PC sales rebound in Q1, but AI isn’t the cause

PC sales rebound in Q1, but AI isn’t the cause

PC sales figures are on the rise again after two disastrous years. The first quarter of 2024 saw 1.5 percent more deliveries than the year before. This small level of growth clearly cannot yet be explained from the rise of the AI PC.

IDC notes that PC sales figures finally resemble their pre-pandemic counterparts from 2019. As it happens, that sounds more positive than it is: in fact, PCs were in huge demand precisely during Covid. The virus caused the PC industry to break a trend that had already begun in 2011, which commenced a gradual but clear decline in sales.

Back to square one

At least the PC market seems to have stabilized. One wonders if it could have even been worse than last year at all. Indeed, Q1 of 2023 had represented a global decline of 28.7 percent compared to 2022. Regardless, the PC market has plenty of challenges, such as export restrictions from and to China.

Tip: Will AI save the PC market from a third consecutive year of disaster?

Research manager at IDC Jitesh Ubrani presents a rosy picture for 2024. “Despite China’s struggles, the recovery is expected to continue in 2024 as newer AI PCs hit shelves later this year and as commercial buyers begin refreshing the PCs that were purchased during the pandemic. Along with growth in shipments, AI PCs are also expected to carry higher price tags, providing further opportunity for PC and component makers.”

AI PC remains a phantom

This IDC statement says it all. The minor growth level is not due to the AI PC. Despite the fact that there are already PCs on the market with Neural Processing Units and Copilot support, we should not yet call them AI PCs, according to Microsoft. The AI performance of current PCs is currently still far removed from the targeted 40 TOPS (Tensor Operations Per Second). This, according to Microsoft, is a set minimum to run somewhat impressive AI workloads locally. Only more expensive laptops with discrete GPUs can currently meet this requirement, but in the coming years more economical, smaller and cheaper models will also reach 40 TOPS.
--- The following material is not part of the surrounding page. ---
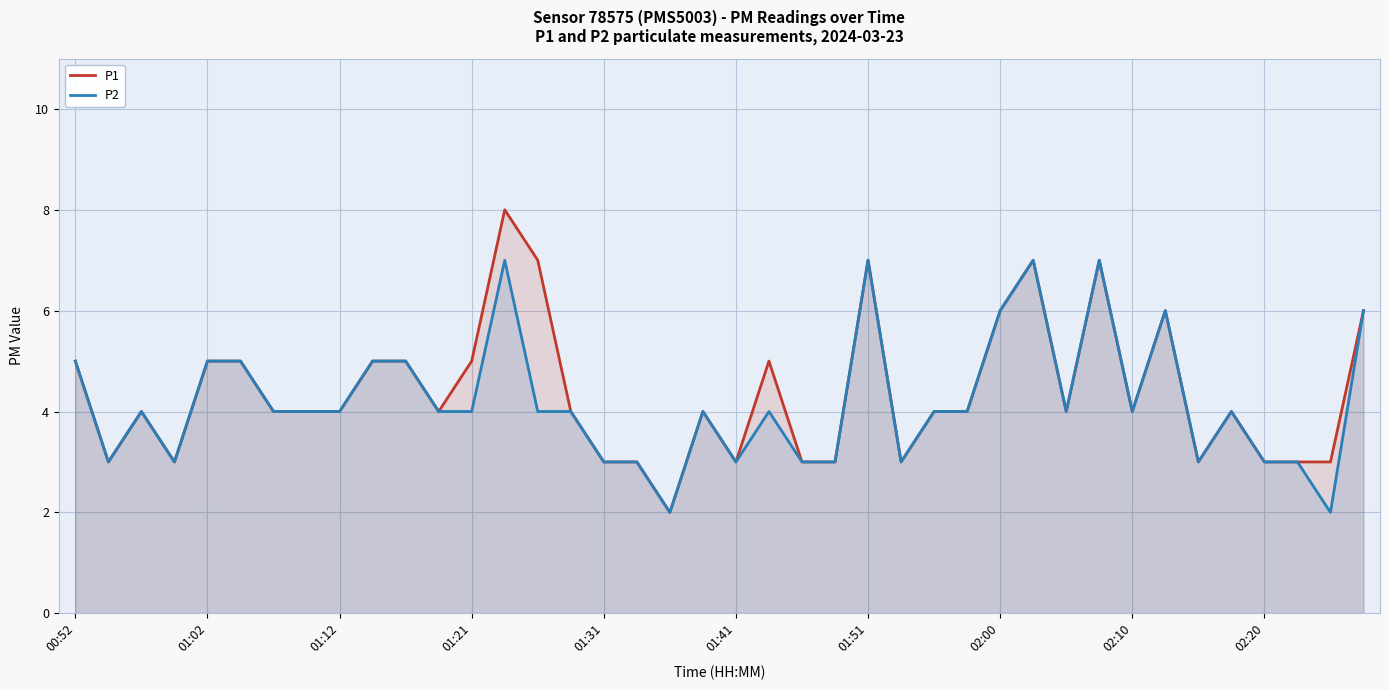

Where does the P1 series first go above 4?

00:52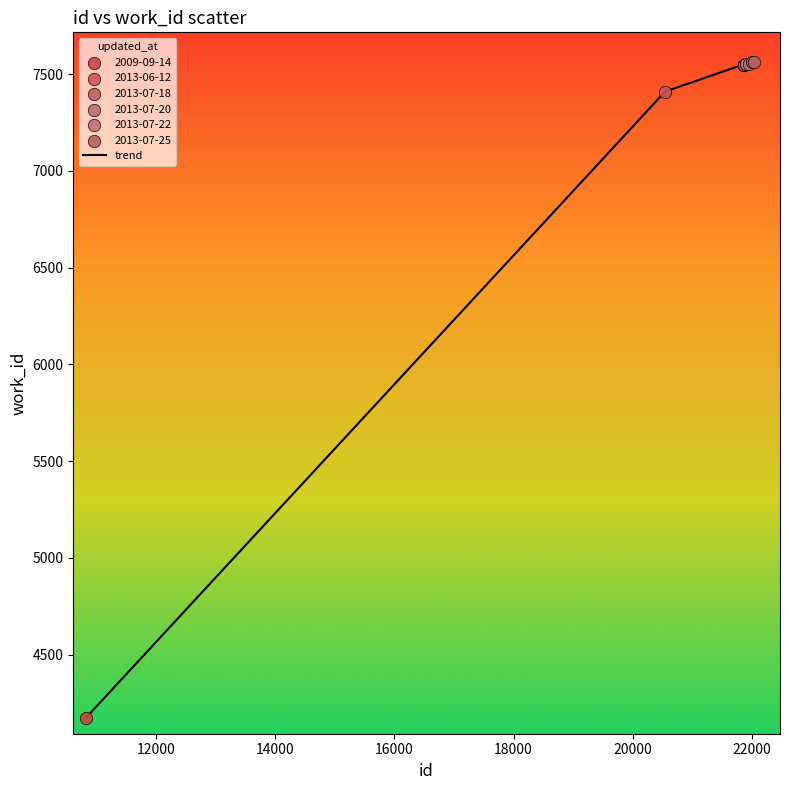

What is the difference between the maximum and minimum values?

3391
The IDC figures are mainly a confirmation of predictions made by Canalys and others in 2023. This year, the PC market is growing again, but this is largely due to the usual refresh cycle that organizations go through, while many consumers are also set to make a refresh simply because it’s time to do so. We cannot yet point to AI as some sort of PC sales saviour, as SiliconANGLE and others have suggested.

The AI factor isn’t in play yet, but it is often stated that it will make an impact. Microsoft, Intel, AMD and all the PC vendors are expected to explain the projected growth in 2024 as a cash-in on the AI promise. It’ll be tricky to confirm that fact if and when PC sales rebound from their historically terrible figures from 2023.